Print this page

Performing Knowledge: Twentieth-Century Music in Analysis and Performance, by Daphne Leong

May 1, 2021

Performing KnowledgePerforming Knowledge: Twentieth-Century Music in Analysis and Performance. Daphne Leong, with Alejandro Cremaschi, Hunter Ewen, Adam Ewing, Judith Glyde, David Korevaar, Jonathan Leathwood, Elizabeth McNutt, Robert Morris, and the Takács Quartet. Oxford: Oxford University Press, 2019. 412 pp. ISBN: 9780190653545. $65.

Performance and analysis have long been locked in a struggle for power and primacy. Few scholars have actively engaged both performance and analysis in their writings (often leaning substantially one way or the other), and even fewer have successfully appeased both theorists and performers in so doing. In the past, scholars analyzed works with the intention that performers use their analyses as guides; more recently theorists have analyzed performances or recordings; others (often UK-based) engage in performance practice studies. Daphne Leong’s 2019 book Performing Knowledge: Twentieth-Century Music in Analysis and Performance contributes to a small, but hopefully growing, body of scholarship wherein music theorists (or theorist-performers, like Leong) collaborate with performers and/or composers and study music together.

Leong’s Music Theory Online articles from 2005, “Virtuosity in Babbitt’s Lonely Flute” with flutist Elizabeth McNutt and “The Performer’s Voice: Performance and Analysis in Ravel’s Concerto pour la main gauche” with pianist David Korevaar, serve as the springboard for this book, which includes a companion website that seeks to provide performers with an equal voice in the outcome of analysis that doesn’t require the performer adapting their expertise to text. The website includes a trove of resources: video and audio recordings of scores, complete and partial performances of musical works, interviews with performers, tutorials on music theory topics and exercises for performers, and a composer introduction to a studied work. It also includes photographs and images of relevant artwork.

** Dataset entries **

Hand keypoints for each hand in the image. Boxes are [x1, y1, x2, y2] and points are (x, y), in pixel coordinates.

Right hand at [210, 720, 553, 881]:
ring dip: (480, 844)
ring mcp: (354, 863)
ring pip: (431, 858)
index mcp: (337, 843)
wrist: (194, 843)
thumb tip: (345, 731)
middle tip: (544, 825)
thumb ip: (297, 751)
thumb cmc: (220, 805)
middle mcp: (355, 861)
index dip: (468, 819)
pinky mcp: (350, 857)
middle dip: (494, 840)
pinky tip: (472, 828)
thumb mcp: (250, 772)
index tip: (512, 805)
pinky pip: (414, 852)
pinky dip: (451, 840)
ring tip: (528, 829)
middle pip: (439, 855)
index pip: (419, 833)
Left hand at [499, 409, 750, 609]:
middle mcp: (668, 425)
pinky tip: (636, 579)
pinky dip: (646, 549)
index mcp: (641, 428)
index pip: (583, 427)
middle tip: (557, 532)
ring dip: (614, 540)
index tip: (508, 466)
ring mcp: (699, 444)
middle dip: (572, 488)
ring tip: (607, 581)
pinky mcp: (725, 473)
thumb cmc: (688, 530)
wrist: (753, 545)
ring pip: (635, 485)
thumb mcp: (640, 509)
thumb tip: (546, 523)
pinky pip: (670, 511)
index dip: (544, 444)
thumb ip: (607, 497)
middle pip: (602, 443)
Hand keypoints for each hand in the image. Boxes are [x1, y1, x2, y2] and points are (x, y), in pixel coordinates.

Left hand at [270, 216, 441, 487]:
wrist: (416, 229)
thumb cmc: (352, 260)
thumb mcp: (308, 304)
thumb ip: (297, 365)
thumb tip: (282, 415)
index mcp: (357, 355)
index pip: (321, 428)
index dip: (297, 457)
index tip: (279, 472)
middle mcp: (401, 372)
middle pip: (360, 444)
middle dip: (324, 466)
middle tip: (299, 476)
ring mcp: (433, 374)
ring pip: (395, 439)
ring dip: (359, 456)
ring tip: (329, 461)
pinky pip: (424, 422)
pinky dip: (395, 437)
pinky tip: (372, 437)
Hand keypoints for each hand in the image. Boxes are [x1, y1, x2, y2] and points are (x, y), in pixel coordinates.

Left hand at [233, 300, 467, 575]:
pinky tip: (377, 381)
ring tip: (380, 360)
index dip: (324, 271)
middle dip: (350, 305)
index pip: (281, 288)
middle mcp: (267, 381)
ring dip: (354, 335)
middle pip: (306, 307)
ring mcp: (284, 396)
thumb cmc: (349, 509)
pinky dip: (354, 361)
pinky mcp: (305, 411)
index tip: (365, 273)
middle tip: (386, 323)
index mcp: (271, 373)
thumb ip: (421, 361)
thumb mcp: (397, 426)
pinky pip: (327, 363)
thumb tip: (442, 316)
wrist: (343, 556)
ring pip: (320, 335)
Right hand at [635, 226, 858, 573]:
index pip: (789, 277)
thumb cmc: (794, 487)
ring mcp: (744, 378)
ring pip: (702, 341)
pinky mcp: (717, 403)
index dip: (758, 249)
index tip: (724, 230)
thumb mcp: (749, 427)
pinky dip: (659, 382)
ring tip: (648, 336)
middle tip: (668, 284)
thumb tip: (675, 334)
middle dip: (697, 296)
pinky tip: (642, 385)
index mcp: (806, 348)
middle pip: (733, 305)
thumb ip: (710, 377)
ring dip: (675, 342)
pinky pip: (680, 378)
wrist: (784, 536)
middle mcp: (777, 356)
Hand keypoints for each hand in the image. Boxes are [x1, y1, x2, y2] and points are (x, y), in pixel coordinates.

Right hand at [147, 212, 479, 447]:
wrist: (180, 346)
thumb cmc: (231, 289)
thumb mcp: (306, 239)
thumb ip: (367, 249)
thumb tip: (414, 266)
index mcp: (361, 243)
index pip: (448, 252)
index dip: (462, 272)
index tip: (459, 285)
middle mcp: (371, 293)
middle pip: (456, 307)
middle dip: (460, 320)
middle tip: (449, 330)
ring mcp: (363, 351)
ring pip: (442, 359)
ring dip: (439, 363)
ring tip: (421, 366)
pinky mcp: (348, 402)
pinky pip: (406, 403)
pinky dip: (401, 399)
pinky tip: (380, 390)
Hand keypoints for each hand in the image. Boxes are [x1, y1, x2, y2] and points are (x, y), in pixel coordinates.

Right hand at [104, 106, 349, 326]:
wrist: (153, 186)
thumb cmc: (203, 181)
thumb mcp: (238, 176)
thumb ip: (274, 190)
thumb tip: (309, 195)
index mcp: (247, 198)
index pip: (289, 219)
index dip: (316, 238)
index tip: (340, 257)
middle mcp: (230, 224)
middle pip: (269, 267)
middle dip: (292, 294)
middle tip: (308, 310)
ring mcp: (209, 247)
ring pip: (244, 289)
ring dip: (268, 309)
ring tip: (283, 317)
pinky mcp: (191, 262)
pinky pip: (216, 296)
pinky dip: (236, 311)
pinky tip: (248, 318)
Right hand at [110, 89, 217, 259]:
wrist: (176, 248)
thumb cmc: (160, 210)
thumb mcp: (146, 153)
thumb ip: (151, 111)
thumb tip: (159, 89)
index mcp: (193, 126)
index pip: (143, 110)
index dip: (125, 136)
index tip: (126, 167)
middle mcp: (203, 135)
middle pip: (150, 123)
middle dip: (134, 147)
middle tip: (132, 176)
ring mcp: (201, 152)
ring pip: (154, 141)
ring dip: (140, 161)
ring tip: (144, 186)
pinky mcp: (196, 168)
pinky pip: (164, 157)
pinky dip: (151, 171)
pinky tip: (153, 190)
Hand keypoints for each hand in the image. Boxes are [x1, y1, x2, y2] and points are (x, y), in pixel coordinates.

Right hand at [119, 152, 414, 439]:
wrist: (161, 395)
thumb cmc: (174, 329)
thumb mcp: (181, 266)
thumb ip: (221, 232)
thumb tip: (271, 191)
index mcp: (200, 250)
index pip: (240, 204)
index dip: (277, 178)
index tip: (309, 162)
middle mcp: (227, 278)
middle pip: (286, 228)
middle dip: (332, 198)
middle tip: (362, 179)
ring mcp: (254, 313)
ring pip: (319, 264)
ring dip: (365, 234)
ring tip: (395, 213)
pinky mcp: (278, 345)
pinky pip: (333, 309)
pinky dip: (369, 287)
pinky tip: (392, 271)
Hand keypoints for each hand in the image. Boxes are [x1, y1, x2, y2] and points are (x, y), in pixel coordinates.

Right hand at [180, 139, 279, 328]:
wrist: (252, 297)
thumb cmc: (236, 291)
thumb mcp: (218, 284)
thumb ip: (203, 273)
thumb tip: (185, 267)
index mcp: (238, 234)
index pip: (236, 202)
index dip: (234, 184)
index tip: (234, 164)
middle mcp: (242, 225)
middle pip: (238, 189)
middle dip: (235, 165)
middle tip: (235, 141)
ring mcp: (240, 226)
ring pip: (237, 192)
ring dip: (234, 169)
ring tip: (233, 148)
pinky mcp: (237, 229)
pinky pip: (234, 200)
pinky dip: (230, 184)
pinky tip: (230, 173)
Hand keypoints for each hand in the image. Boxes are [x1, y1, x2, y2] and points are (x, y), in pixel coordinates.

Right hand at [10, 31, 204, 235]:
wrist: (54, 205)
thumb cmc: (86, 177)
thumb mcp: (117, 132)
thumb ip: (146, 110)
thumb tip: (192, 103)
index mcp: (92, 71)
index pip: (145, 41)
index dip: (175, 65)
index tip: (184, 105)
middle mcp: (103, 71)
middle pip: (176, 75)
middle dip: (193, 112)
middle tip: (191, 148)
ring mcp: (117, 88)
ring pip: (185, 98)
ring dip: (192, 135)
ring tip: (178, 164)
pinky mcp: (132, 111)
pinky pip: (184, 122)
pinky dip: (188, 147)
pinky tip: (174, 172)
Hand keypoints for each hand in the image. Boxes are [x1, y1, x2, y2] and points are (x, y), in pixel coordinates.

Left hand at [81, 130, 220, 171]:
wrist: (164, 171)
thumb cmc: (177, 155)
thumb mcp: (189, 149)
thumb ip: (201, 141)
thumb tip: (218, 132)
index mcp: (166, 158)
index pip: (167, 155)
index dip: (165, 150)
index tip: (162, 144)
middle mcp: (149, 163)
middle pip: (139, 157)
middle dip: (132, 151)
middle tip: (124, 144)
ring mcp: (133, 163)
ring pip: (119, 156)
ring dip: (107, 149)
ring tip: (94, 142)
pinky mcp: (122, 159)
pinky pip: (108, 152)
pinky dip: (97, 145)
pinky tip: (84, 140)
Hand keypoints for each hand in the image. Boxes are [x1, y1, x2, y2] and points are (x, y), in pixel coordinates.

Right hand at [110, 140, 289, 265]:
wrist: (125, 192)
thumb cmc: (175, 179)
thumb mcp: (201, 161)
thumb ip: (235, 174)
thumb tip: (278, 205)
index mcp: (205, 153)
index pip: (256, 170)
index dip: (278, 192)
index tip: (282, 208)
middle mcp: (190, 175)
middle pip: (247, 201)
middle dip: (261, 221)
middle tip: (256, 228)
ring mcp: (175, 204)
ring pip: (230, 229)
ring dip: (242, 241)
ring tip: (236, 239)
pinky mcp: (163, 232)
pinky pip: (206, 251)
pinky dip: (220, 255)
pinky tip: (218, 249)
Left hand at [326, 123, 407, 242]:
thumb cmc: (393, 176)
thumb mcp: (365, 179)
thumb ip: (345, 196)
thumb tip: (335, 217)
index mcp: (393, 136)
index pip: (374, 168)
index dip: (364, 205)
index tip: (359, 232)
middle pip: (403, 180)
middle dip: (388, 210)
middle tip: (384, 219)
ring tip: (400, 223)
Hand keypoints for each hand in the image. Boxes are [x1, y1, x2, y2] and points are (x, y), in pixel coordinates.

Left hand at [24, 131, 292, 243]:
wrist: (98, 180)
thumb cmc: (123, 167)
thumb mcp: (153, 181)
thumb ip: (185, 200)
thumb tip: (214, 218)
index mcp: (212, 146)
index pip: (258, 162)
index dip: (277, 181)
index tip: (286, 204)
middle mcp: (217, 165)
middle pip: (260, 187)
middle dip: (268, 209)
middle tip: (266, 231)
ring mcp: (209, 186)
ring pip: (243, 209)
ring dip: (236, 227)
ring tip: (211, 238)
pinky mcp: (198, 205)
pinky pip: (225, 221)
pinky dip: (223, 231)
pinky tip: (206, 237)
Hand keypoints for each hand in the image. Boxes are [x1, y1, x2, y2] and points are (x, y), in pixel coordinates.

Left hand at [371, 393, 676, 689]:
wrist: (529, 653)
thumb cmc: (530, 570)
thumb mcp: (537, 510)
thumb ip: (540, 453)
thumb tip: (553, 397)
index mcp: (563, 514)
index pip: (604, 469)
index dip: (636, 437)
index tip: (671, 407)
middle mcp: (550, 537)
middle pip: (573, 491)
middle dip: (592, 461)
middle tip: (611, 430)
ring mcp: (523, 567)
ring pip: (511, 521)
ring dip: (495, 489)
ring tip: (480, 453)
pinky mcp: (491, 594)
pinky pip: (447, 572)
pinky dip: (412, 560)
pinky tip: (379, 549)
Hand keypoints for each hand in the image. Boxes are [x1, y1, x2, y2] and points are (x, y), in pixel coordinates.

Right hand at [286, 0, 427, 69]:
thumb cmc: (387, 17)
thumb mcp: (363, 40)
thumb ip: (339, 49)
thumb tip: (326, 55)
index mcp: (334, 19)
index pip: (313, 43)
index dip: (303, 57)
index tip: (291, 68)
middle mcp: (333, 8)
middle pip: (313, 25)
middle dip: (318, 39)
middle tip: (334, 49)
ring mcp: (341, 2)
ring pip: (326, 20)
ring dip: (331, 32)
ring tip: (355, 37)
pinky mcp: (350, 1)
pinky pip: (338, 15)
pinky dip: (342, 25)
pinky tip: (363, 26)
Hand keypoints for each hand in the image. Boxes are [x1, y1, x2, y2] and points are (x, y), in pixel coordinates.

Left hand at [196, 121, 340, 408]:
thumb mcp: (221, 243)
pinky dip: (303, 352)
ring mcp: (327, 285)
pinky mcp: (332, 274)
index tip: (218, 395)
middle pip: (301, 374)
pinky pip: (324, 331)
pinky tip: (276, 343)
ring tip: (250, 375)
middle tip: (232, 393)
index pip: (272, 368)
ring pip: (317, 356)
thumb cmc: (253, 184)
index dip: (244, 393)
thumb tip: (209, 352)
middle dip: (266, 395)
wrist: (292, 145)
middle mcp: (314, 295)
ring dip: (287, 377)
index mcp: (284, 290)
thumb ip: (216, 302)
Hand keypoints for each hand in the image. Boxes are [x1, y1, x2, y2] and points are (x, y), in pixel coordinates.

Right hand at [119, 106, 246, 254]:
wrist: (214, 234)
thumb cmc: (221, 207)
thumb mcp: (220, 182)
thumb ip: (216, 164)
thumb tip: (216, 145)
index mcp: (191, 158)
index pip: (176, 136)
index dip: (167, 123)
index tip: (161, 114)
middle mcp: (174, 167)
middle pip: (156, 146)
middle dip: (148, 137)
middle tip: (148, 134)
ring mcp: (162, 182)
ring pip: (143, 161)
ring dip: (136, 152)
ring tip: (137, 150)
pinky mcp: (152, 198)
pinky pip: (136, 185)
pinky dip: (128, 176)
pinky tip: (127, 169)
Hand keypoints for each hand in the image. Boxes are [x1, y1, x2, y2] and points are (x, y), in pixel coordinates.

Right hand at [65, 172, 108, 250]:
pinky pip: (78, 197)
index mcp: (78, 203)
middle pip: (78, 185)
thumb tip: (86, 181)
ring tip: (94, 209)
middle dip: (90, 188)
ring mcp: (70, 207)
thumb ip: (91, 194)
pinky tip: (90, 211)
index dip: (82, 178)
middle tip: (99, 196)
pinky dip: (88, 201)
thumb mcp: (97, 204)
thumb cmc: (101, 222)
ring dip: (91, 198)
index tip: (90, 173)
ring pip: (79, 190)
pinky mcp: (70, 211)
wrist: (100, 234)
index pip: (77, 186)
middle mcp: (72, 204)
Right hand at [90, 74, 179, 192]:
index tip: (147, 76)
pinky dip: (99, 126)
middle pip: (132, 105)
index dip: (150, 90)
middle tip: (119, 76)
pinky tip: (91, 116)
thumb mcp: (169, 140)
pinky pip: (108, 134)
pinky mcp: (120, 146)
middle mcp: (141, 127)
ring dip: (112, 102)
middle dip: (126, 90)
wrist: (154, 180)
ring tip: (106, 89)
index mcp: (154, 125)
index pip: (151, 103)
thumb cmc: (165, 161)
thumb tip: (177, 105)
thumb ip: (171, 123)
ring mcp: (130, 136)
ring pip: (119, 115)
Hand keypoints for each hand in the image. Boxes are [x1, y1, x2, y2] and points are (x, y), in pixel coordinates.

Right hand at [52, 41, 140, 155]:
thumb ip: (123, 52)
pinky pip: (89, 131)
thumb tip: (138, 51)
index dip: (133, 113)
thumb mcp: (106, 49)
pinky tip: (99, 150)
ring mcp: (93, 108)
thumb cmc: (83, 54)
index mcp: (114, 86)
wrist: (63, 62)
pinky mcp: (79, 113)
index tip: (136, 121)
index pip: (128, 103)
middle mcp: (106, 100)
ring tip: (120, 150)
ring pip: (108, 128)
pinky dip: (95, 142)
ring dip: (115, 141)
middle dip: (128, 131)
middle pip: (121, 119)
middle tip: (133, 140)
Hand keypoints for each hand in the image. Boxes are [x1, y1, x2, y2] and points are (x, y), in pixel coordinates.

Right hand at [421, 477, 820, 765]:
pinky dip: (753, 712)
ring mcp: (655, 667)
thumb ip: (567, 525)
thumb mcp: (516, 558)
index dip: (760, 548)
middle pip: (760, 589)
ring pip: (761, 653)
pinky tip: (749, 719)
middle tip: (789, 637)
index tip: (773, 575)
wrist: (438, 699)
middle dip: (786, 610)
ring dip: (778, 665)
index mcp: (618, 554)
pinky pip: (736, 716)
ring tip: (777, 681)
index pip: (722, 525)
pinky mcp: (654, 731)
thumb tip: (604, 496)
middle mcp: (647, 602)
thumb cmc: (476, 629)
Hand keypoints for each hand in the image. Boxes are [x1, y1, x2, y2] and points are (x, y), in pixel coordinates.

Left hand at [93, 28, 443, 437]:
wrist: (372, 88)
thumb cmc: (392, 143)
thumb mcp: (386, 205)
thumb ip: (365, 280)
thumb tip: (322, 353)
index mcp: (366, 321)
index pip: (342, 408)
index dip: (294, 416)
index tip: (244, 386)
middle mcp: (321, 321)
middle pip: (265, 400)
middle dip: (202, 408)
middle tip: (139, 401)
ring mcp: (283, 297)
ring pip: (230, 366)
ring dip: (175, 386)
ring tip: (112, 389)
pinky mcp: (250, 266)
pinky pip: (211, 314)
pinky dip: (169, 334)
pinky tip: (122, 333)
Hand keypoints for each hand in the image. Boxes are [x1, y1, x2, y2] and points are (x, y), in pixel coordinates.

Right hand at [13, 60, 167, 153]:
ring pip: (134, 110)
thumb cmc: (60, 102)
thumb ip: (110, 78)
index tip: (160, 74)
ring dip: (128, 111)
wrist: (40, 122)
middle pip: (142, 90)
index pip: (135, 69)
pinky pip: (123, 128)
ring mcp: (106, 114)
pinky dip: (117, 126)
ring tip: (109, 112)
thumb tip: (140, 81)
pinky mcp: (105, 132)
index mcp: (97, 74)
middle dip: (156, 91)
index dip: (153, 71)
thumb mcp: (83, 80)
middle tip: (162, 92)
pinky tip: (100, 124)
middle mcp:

** Assignment A **
Answer these from the book review:
(i) Which press published Performing Knowledge, and in what year?
(ii) Which flutist coauthored Leong's 2005 article on Babbitt's Lonely Flute?
(iii) What price does the review list for the book?
** Assignment B **
List every kind of resource that the book review says the companion website includes.

** Worked solution A **
(i) Oxford University Press, 2019
(ii) Elizabeth McNutt
(iii) $65

** Worked solution B **
- Video and audio recordings of scores
- Complete and partial performances of musical works
- Interviews with performers
- Tutorials on music theory topics and exercises for performers
- A composer introduction to a studied work
- Photographs
- Images of relevant artwork